Rather than breaking into the BufferBlock
, why not instead insert a TransformManyBlock
into the chain that does this for you? You can use a HashSet
, where the Add
method only returns true
if the item hasn't already been added. It ends up being quite simple, but storage requirements obviously increase with time...
void Main()
{
var bb = new BufferBlock<string>();
var db = DataflowEx.CreateDistinctBlock<string>();
var ab = new ActionBlock<string>(x => Console.WriteLine(x));
bb.LinkTo(db);
db.LinkTo(ab);
bb.Post("this");
bb.Post("this");
bb.Post("this");
bb.Post("is");
bb.Post("is");
bb.Post("a");
bb.Post("test");
}
public class DataflowEx
{
public static TransformManyBlock<T, T> CreateDistinctBlock<T>()
{
var hs = new HashSet<T>();
//hs will be captured in the closure of the delegate
//supplied to the TransformManyBlock below and therefore
//will have the same lifespan as the returned block.
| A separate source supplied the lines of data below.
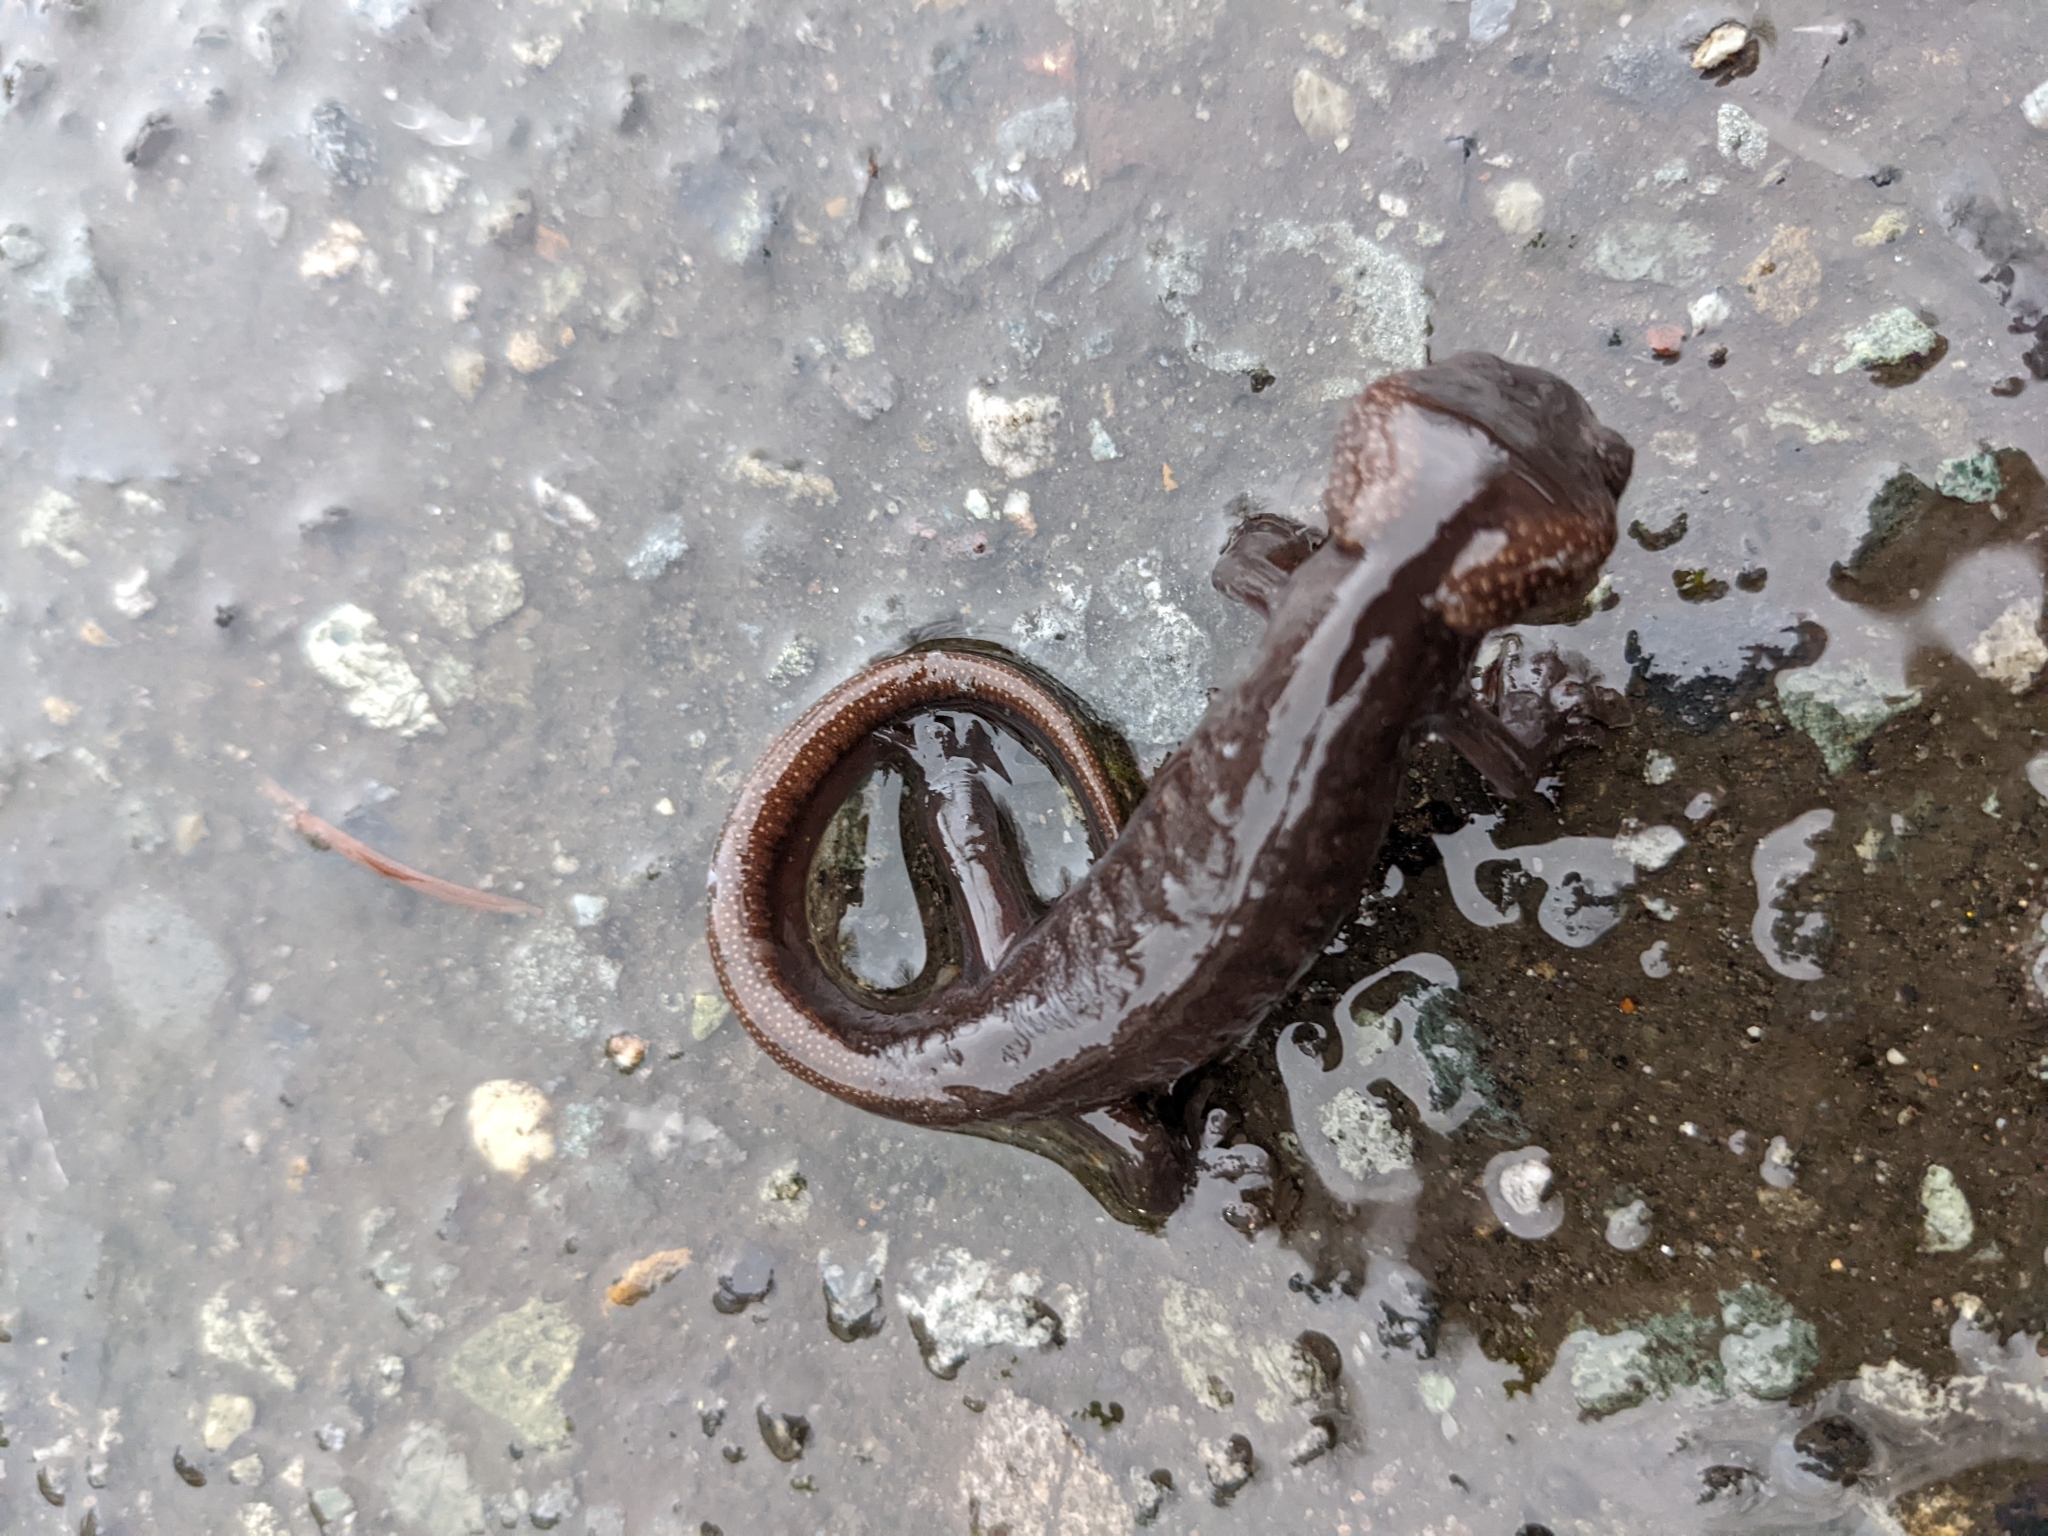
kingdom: Animalia
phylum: Chordata
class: Amphibia
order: Caudata
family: Ambystomatidae
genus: Ambystoma
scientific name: Ambystoma gracile
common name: Northwestern salamander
//Look up the term "c# closure" for more info
return new TransformManyBlock<T, T>(
x => Enumerable.Repeat(x, hs.Add(x) ? 1 : 0));
}
}
The reason this works is that, just like Linq's SelectMany, the TransformManyBlock effectively flattens out lists of lists. So, the TransformManyBlock takes a delegate that returns an IEnumerable<T>
, but offers the items in the returned IEnumerable<T>
one at a time. By returning an IEnumerable<T>
that either has 0 or 1 items in it, we can effectively create Where
-like behaviour, either allowing an item through or preventing it from passing, depending on whether or not some predicate is satisfied. In this case, the predicate is whether or not we can add the item to the captured HashSet.